I believed AMD would have announced GPUs using company's next generation Polaris architecture by now, though Polaris may be better referred to as "GCN 1.5". Rumors suggest Polaris may finally launch in June, targeting the midrange market ($300 or less). That's where the volume is, so if Polaris performs reasonably well, AMD can stay in the game, even if their high-end products can't really compete. Nvidia has yet to hint at midrange Pascal-based GPUs yet, but those are likely not far behind.

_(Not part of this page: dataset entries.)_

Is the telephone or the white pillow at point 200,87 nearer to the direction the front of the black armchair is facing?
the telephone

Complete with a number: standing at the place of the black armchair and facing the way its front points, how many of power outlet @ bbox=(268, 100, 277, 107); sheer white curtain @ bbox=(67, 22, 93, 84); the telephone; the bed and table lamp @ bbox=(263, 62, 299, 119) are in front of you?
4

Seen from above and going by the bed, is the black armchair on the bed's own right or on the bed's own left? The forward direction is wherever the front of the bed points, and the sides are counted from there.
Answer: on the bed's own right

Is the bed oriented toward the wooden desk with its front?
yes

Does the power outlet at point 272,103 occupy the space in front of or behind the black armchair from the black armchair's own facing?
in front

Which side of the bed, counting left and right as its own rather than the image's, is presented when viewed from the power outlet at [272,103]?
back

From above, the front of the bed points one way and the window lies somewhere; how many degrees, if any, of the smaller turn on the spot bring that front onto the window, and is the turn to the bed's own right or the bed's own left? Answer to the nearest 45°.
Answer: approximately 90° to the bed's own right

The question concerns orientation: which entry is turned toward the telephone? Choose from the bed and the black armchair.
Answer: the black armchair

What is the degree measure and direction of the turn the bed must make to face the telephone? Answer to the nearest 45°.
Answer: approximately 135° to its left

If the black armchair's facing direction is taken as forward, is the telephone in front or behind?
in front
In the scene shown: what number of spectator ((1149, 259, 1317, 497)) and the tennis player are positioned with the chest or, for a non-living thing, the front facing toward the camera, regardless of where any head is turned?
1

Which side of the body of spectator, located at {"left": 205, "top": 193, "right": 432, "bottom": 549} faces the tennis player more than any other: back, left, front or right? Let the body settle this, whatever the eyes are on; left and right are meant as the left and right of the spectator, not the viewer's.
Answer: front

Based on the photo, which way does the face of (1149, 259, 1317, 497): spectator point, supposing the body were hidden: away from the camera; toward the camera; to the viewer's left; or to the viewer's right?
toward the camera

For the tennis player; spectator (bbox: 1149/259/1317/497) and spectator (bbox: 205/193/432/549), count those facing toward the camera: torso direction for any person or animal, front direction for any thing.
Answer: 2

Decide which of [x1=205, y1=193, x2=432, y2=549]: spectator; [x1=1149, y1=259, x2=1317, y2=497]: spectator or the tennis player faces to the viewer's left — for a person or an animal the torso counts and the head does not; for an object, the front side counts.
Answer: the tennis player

AMD's true next-gen GPU, code-named Vega, likely won't ship until 2017, so the company will need to remain content with more volume-oriented products. If AMD can get Polaris-based cards out in June, then AMD should remain relevant, even though the company will lack a flagship product.
The GTX 1080 is pretty damned fast in today's generation of games, and will likely only improve over time.
In the end, the GTX 1080 is pretty damned fast in today's generation of games, and will likely only improve over time. Most of the performance improvement in the current title crop result from the higher core and memory clocks of the GTX 1080, but features such as simultaneous multi-projection will likely make a major impact as VR titles come to the fore. Nifty toys like Ansel also make Nvidia's new card more attractive. What's surprising is just the superiority gap between the GTX 1080 and the GTX 980.
On the other hand, if you're running on mainstream hardware and don't have an infinite budget, you might wait and see how the $379 GTX 1070 performs. Titan X performance at $379 looks pretty attractive. As usual, prices will vary depending on factory overclocks – the 1080 seems to have a ton of headroom for overclocking. Should you drop $599 ($699 for Nvidia's "Founder's Edition" reference card) for a GTX 1080? What you get is essentially GTX 980 SLI performance in a single card, so that may be worth the price of admission.